À quelques jours du Crunch, le rugby français se plaît à rappeler qu'il adore détester le quinze de la Rose, son meilleur ennemi sur le continent européen. Mais peut-on à la fois détester l'équipe anglaise et chérir les joueurs qui la composent ? Le Top 14 semble s'être découvert une véritable passion pour le professionnel d'outre-Manche. Cette saison, il a profité des malheurs financiers de quelques clubs anglais (Wasps, Worcester) pour accueillir entre autres Jack et Tom Willis (Toulouse et l'UBB), Dan Robson (Pau), Curtis Langdon (Montpellier), Paolo Odogwu (Stade Français).
Et cette nouvelle mode va perdurer. Le Championnat de France est devenu « the place to be » pour ces nombreux Britanniques qui se demandent s'il ne serait pas opportun de partir, là, maintenant, avant qu'il ne soit trop tard. « Aujourd'hui, il y a une vraie crise économique en Angleterre. Les clubs français, eux, peuvent se permettre de prendre quelques étrangers, fait remarquer François Salagoïty, agent sportif rugby chez CSM France, une société qui a déjà reçu une cinquantaine de CV. Les joueurs recherchent la sécurité. Beaucoup cassent d'ailleurs leurs contrats en Angleterre et sont libérés. Ils préfèrent venir en France même moins payés que d'être en fin de contrat dans un an sans savoir ce qu'ils vont devenir. »
Certains ont franchi le pas et bientôt la Manche. Montpellier a déjà recruté pour la saison prochaine Luke Cowan-Dickie, Sam Simmonds et Harry Williams, trois joueurs d'Exeter, le Stade Français Joe Marchant, le centre des Harlequins, et Toulon, le puissant deuxième-ligne David Ribbans. La Rochelle pourrait engager Jack Nowell, l'ailier d'Exeter. En fin de contrat avec Northampton, Courtney Lawes serait également ciblé. Des contacts avaient été pris avec le Stade Français il y a quelques mois.

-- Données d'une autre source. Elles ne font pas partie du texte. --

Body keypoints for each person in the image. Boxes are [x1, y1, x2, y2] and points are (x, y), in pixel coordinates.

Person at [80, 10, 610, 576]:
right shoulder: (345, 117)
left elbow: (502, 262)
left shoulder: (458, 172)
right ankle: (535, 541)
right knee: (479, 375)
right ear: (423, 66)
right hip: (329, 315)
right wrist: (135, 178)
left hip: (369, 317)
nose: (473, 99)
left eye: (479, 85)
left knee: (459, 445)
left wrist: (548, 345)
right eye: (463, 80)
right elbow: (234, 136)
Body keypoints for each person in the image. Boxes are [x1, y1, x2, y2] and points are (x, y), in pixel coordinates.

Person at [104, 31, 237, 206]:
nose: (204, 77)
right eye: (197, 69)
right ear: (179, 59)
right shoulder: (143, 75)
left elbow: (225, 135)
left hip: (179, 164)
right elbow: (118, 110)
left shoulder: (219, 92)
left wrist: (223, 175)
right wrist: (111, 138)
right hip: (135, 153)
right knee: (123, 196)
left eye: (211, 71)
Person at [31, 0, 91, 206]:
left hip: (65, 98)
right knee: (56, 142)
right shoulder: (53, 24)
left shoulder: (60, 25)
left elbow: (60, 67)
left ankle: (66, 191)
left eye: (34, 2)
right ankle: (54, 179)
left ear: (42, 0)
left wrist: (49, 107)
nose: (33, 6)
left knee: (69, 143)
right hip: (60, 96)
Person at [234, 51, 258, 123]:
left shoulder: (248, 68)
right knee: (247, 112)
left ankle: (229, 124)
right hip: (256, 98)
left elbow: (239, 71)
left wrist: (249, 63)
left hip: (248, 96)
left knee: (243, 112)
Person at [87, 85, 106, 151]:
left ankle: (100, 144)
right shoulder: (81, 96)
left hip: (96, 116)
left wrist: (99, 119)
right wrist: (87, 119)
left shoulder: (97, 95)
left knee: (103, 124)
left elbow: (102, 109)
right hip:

Ces joueurs ne sont pas n'importe lesquels. Titulaires indiscutables dans leur club, ils sont aussi internationaux. Si cet exode risque d'affaiblir le niveau du Championnat anglais, il inquiète aussi au plus haut point Steve Borthwick, le nouveau sélectionneur du quinze de la Rose. Fin février, en conférence de presse, il a évoqué ce sujet qui lui tient à coeur. « Moi, ce que je souhaite, c'est pouvoir sélectionner le plus de bons joueurs possible... » Et peu importe l'endroit où ils jouent. Depuis 2011, la Fédération anglaise impose que les sélectionneurs composent leur liste avec des professionnels évoluant dans le Championnat anglais.
Ces derniers mois, à cause de la disparition des Wasps et de Worcester, la règle a été assouplie pour les joueurs de ces deux clubs, ce qui a notamment permis au Toulousain Jack Willis d'être titulaire depuis deux rencontres dans le Tournoi. Mais après la Coupe du monde, s'il confirme concrètement son désir de poursuivre son aventure avec les Rouge et Noir, il ne sera plus éligible. Borthwick a fait comprendre aux instances, et continue de faire passer le message qu'il aimerait bien voir le texte évoluer, à l'instar de ce qui s'est passé au pays de Galles où les joueurs ont obtenu une évolution de la règle : avant fin février, un joueur évoluant à l'étranger pouvait être sélectionné s'il avait au moins porté 60 fois le maillot national, désormais il en faut 25.
Steve Borthwick n'est pas seul à plaider pour cette révolution, plusieurs internationaux l'ont rejoint, notamment Jamie George, le charismatique talonneur de l'équipe nationale, qui a expliqué que des discussions étaient en cours, sur ce thème précis, et sur la renégociation des contrats entre la Fédération et les joueurs. Si Borthwick obtient gain de cause et parvient à convaincre les clubs qui sont pour l'instant réticents, l'exode s'amplifiera, comme le pense Laurent Quaglia, un agent qui a contribué à l'arrivée de plusieurs éléments britanniques ces derniers mois.
« On pourrait alors voir débarquer des joueurs du calibre de Maro Itoje et Marcus Smith. Mais si les règles n'évoluent pas, il n'y a pas de raison que les joueurs viennent en France pour sacrifier leur carrière internationale. Ce sera alors des choix individuels. » Coincé par cette règle, Zach Mercer, qui se sentait pourtant très bien à Montpellier, a par exemple décidé de rentrer au pays, à Gloucester, avec l'espoir de disputer la Coupe du monde. Il sera remplacé au MHR par... Sam Simmonds.